SELECTED EXTRACT Block Start
One of the things I have been thinking about since yesterday is something Kelli said to me. (Kelli, if I don’t get it quite right feel free to correct me.) In essence, she said race day is the fun part, what matters is the work we do every day leading up to race day. That rang true for me. If it were not for the hours I put in over the past couple of years I would not even be at an event like Buster Britton, or even think about being there. She also reminded me to remember why I was doing this.
So, why am I doing this? I know it all looks crazy to some people who have known me for years. I began as a challenge, to prove to myself that I could do it. Now it is something I have to do. I am not talking about just the races. I’m talking about the day in day out 5 a.m. wake up alarms and 6 a.m. gym and pool workouts. Do I make it everyday? I try. Sometimes 6 a.m. turns into 6 p.m. because of my schedule. I find 6 a.m. better because it is what I need to get my day started along with my morning devotions. This season I am getting back to my routine, trying to remain healthy, and trying to improve. I was looking back at some goals I set at the beginning of the year and one was not to get injured and another was continuing healthy eating.
SELECTED EXTRACT Block End
SOURCE INFORMATION Block Start
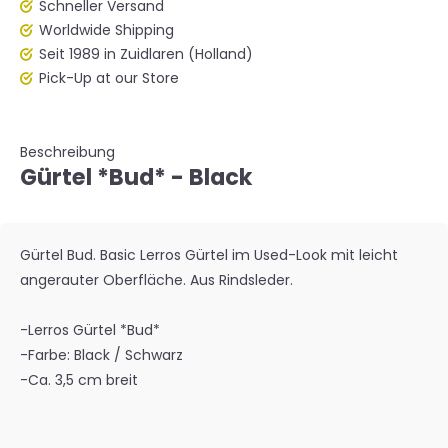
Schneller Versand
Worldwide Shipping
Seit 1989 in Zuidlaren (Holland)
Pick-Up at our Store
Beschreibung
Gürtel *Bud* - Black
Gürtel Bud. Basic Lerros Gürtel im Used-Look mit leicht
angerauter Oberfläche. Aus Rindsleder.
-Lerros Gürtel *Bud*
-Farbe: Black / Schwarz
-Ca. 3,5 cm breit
SOURCE INFORMATION Block End
SOURCE INFORMATION Block Start
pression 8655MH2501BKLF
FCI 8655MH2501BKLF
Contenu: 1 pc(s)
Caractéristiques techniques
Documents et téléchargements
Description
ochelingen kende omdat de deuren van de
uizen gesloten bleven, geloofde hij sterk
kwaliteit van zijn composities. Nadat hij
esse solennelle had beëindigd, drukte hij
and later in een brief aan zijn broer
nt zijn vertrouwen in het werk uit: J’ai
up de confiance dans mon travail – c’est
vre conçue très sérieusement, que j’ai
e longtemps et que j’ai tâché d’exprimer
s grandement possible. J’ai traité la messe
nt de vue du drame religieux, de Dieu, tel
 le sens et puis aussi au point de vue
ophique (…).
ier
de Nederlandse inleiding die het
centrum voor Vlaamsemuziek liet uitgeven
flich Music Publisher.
SOURCE INFORMATION Block End
WORK ITEM A
Translate this sentence from the training post above into Spanish: "She also reminded me to remember why I was doing this."
WORK ITEM B
Repeat everything in the training post above from "One of the things" down to "was doing this.".
WORK ITEM C
Answer these questions from the training post above:
(i) What did Kelli call race day?
(ii) At what time does the writer's wake-up alarm go off?
(iii) What two goals from the beginning of the year does the writer mention?

EXPECTED ANSWER A
También me recordó que tuviera presente por qué estaba haciendo esto.

EXPECTED ANSWER B
One of the things I have been thinking about since yesterday is something Kelli said to me. (Kelli, if I don’t get it quite right feel free to correct me.) In essence, she said race day is the fun part, what matters is the work we do every day leading up to race day. That rang true for me. If it were not for the hours I put in over the past couple of years I would not even be at an event like Buster Britton, or even think about being there. She also reminded me to remember why I was doing this.

EXPECTED ANSWER C
(i) The fun part.
(ii) 5 a.m.
(iii) Not getting injured and continuing healthy eating.